Enter unicode. Unicode was developed as a global standard to encode all characters in all languages (not to mention emoji and other special characters). Unicode actually does use the same character mappings as ASCII for the characters that are included in it, it just includes a lot more (a lot — there are 1,114,112 possible unicode characters. You can see all of them here, if you’re curious!).

Encoding

Encoding is how we actually convert these mapped character values into bits that can be transferred over networks.

UTF-8 (+)

UTF-8, UTF-16, and UTF-32 are all different character encodings that work with unicode.

Because there are more than a million characters supported by unicode, we’d need a minimum of three bytes to represent all of them. But if we used three bytes for every character, we’d use a lot of unnecessary space, especially if we’re primarily working with a latin alphabet (not to mention no one wants to work with three bytes, which is why UTF-16 and UTF-32 are options, but UTF-24 is not — if that’s a rabbit hole you want to go down, you can read about the pros and cons of UTF-24 that were presented when it was proposed in 2007 here).

The 8, 16, and 32 respectively represent the minimum number of bits that will be used to represent a given character. The table below gives an example of what this might look like:

Base64

Base64 encoding takes us a little beyond encoding what we traditionally think of as strings or characters — it specifically allows us to encode binary data (think images or videos) and represent it as ASCII strings.

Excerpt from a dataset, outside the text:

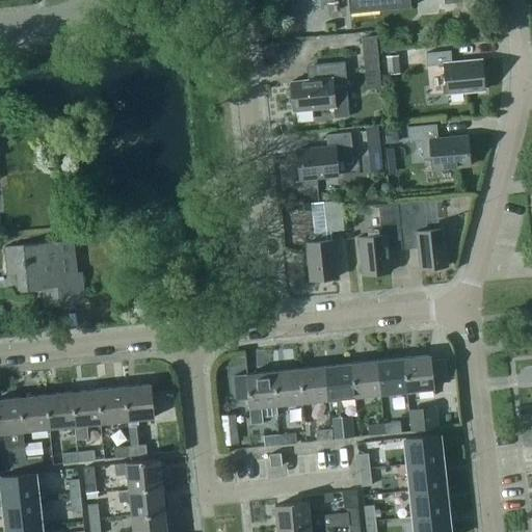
[(410,6),(409,0),(347,0),(349,12),(410,6)]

The algorithm for doing this encoding is a little more complicated than I want to get into here, but there are plenty of resources that go into depth on that. One telltale sign that you’re looking at a base64 encoded string is that it ends in = or == — these are used as padding characters to make sure the final byte in the encoded string is complete (a byte has 8 bits, so if the original string doesn’t have the right number of bits, it needs padding!)

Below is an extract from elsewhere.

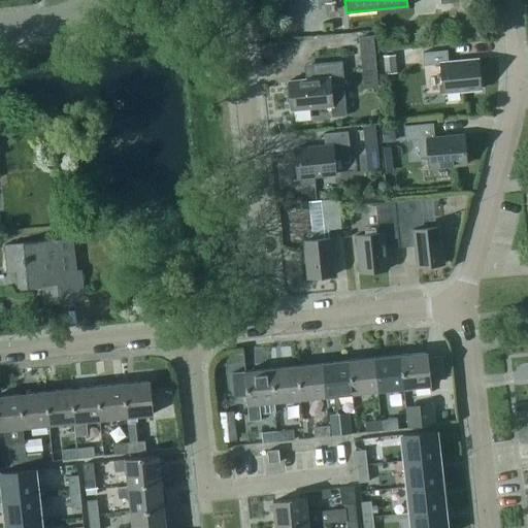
[(438,63),(441,92),(479,88),(475,60),(447,63),(446,48),(421,51),(422,65),(438,63)]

Base64 is also often used to keep things out of plaintext, but it’s not encryption — it’s easily decode-able by anyone, without any signature or secret.

The content-length of base64 encoded data is usually about 33% longer than the original un-encoded data, so if you’re dealing with strings that have a max length limit, that will need to be taken into account.

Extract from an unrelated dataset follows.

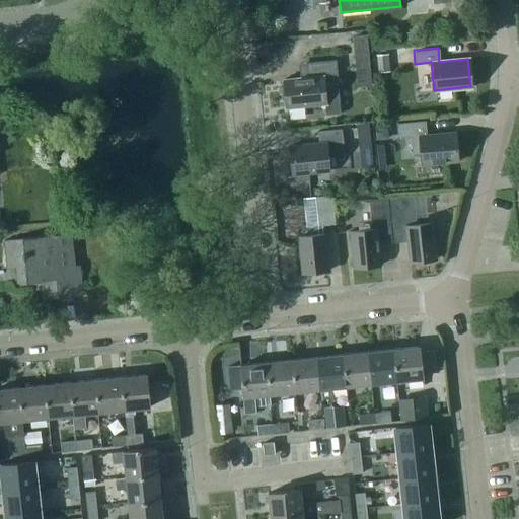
[(378,73),(389,72),(387,55),(376,56),(378,73)]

Parting Notes — Practical application

Now that we know how and why characters are encoded, let’s look at a couple specific use-cases:

URLs can only contain ASCII characters, so if they contain any non-ASCII characters, they need to be URL-encoded. For example, a space symbol will become %20 with URL-encoding. Most programming languages have built-in URL encoding functions.

In order for a browser to render HTML, it needs to know which character encoding was used to produce it, so it knows which lookup table to use to transfer the bytes back into a human-readable format. That’s why the head of an HTML page contains something like this:

<meta charset= "utf-8"/>

However — if you send a different value through the HTTP headers (e.g. Content-Type: text/html; charset=utf-16), those will be given precedence over what’s found in the HTML header. It’s worth noting though that the HTML spec strongly discourages using anything other than UTF-8.